==== DATA TO USE

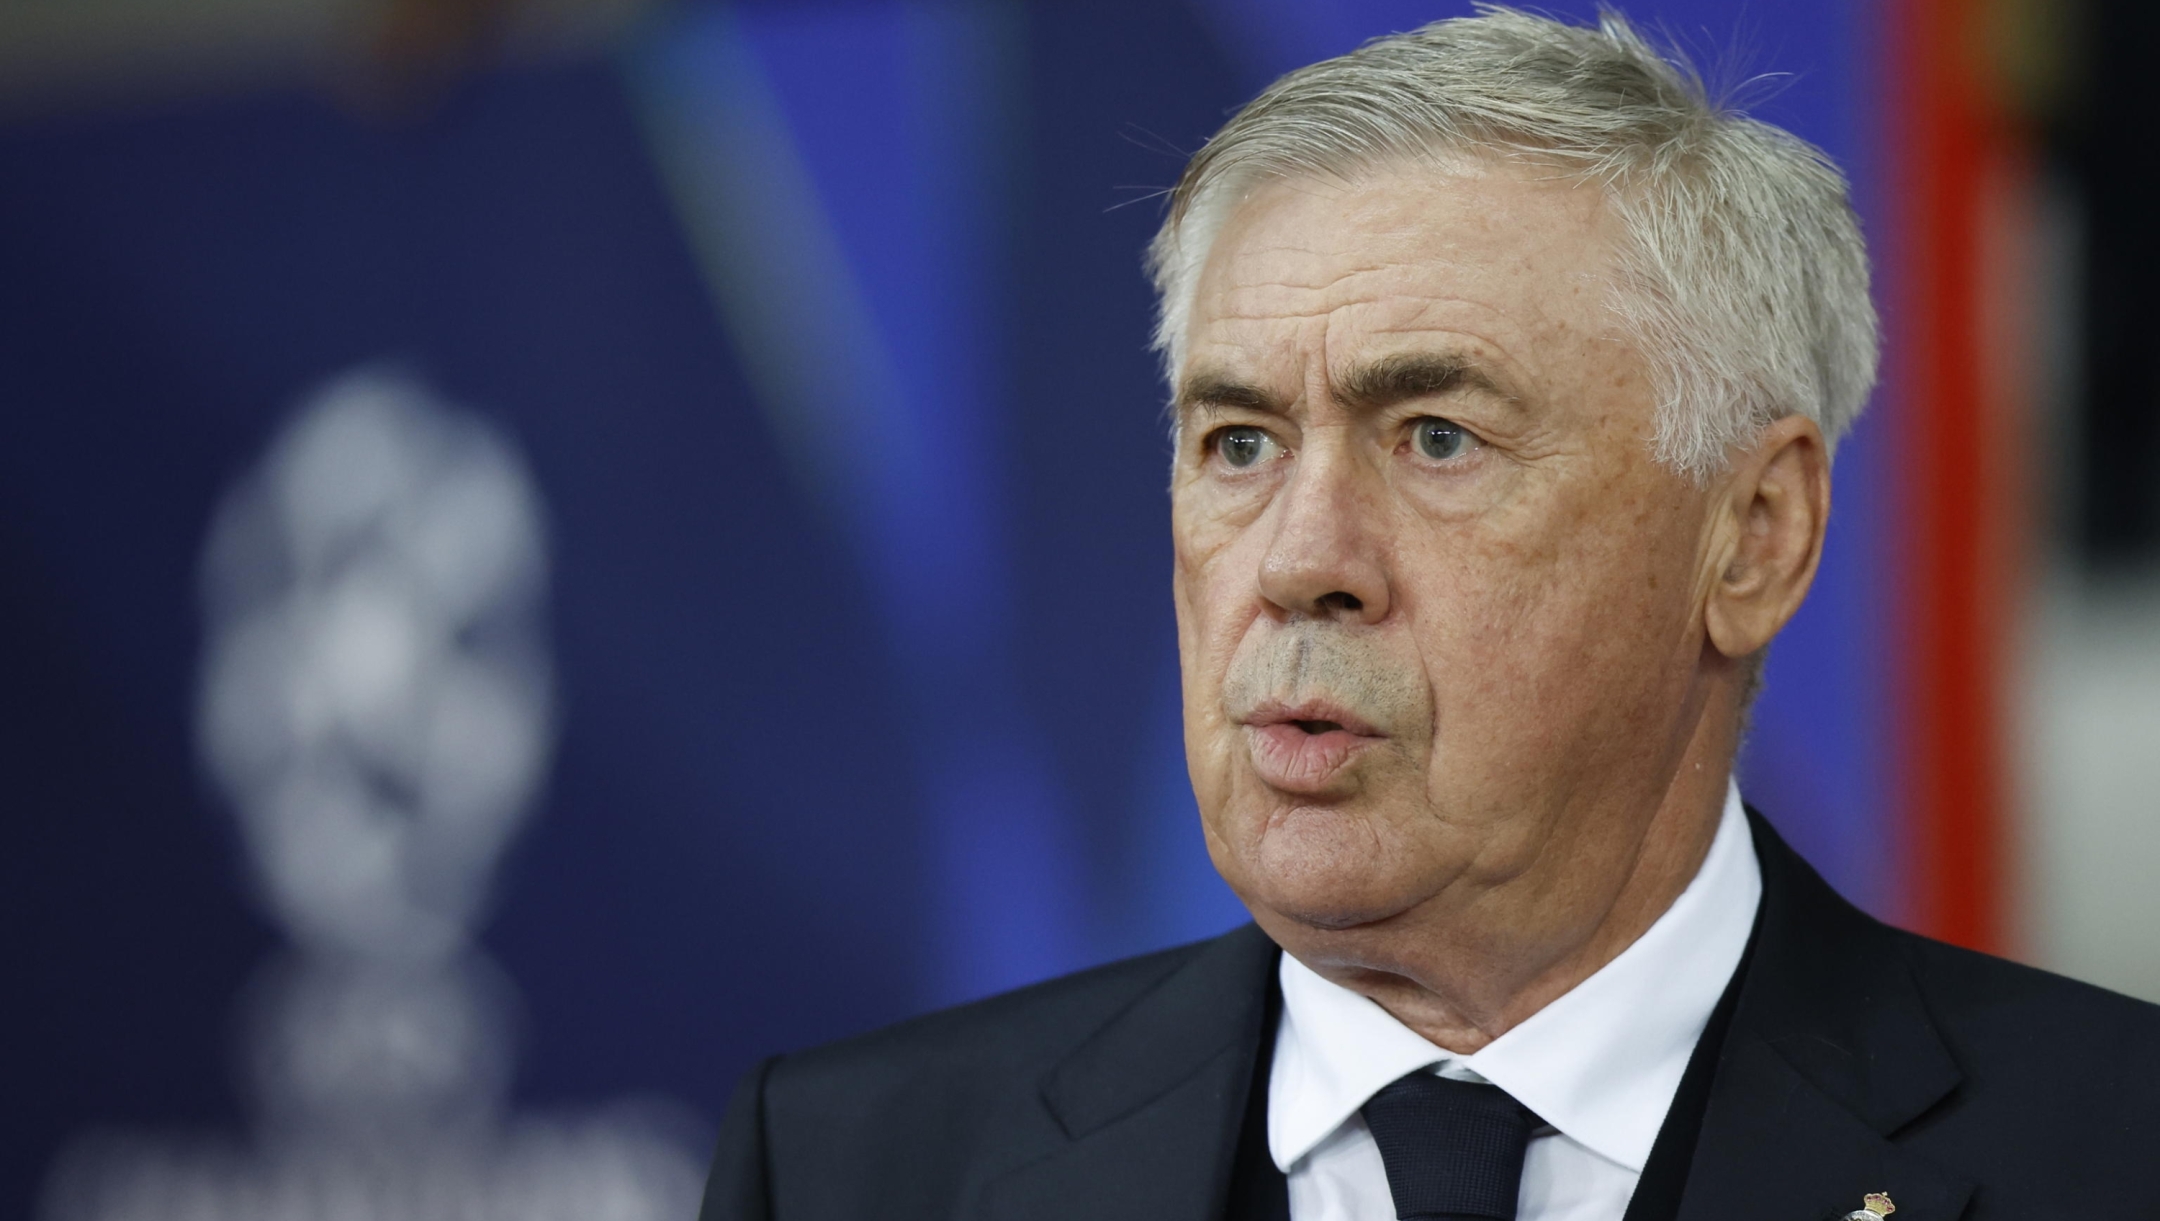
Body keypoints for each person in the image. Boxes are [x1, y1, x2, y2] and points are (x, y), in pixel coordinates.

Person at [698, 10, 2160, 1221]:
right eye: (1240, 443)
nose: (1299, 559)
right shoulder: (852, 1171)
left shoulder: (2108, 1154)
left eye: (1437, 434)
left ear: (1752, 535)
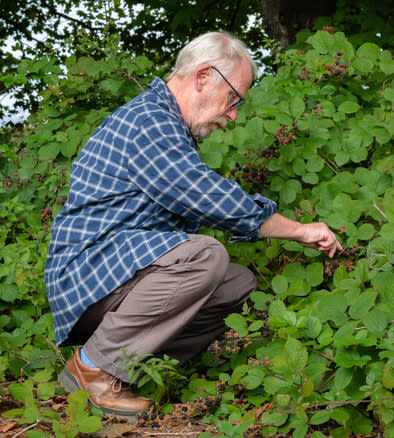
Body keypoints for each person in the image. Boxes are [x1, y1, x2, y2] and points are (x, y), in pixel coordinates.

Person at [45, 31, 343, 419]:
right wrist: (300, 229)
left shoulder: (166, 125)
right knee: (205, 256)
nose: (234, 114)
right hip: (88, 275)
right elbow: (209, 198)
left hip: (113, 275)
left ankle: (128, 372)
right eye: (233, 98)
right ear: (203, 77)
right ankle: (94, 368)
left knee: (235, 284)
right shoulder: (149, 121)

========
==== DATA TO USE

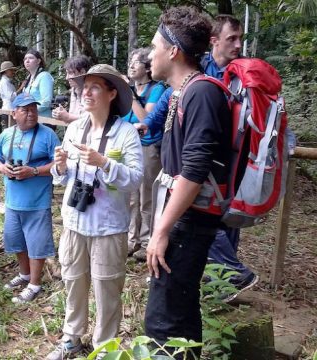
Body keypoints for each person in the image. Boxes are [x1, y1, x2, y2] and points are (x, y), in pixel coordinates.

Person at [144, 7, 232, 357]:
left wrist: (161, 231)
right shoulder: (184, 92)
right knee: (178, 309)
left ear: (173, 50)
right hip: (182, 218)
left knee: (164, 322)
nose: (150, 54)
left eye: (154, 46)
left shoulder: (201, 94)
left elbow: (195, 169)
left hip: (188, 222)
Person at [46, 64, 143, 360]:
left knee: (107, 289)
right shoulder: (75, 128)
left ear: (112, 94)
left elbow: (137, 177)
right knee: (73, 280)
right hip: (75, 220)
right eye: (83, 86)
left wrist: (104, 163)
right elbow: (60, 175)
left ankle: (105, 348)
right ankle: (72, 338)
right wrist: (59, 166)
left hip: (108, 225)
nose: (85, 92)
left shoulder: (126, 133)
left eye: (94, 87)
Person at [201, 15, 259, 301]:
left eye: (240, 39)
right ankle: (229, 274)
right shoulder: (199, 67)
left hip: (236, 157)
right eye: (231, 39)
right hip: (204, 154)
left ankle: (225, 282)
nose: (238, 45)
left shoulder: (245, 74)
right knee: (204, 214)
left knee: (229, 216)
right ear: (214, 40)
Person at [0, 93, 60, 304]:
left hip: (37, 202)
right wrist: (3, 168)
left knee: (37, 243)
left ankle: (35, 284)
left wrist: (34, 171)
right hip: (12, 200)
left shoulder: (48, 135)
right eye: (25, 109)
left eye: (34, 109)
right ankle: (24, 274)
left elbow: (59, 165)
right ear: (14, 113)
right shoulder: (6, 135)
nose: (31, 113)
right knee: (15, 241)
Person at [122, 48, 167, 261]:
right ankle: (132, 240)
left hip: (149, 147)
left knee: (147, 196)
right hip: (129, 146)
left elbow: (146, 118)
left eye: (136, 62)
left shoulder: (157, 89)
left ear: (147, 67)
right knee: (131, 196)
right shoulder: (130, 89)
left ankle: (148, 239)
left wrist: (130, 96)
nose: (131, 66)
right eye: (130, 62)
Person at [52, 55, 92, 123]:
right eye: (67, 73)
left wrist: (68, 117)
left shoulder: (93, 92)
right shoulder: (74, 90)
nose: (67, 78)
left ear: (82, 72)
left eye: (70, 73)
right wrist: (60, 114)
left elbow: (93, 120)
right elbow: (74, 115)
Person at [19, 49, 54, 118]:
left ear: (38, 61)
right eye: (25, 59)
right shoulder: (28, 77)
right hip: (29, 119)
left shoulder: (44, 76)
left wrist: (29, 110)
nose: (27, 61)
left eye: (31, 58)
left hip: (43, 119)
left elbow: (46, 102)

========

-- INSTRUCTIONS TO FOLLOW --
The answer is each line from the entries above in which the word "nose" occurs.

-- ANSWER FOR THE TASK --
nose: (1299, 559)
nose: (234, 114)
nose: (150, 54)
nose: (85, 92)
nose: (238, 45)
nose: (31, 113)
nose: (131, 66)
nose: (67, 78)
nose: (27, 61)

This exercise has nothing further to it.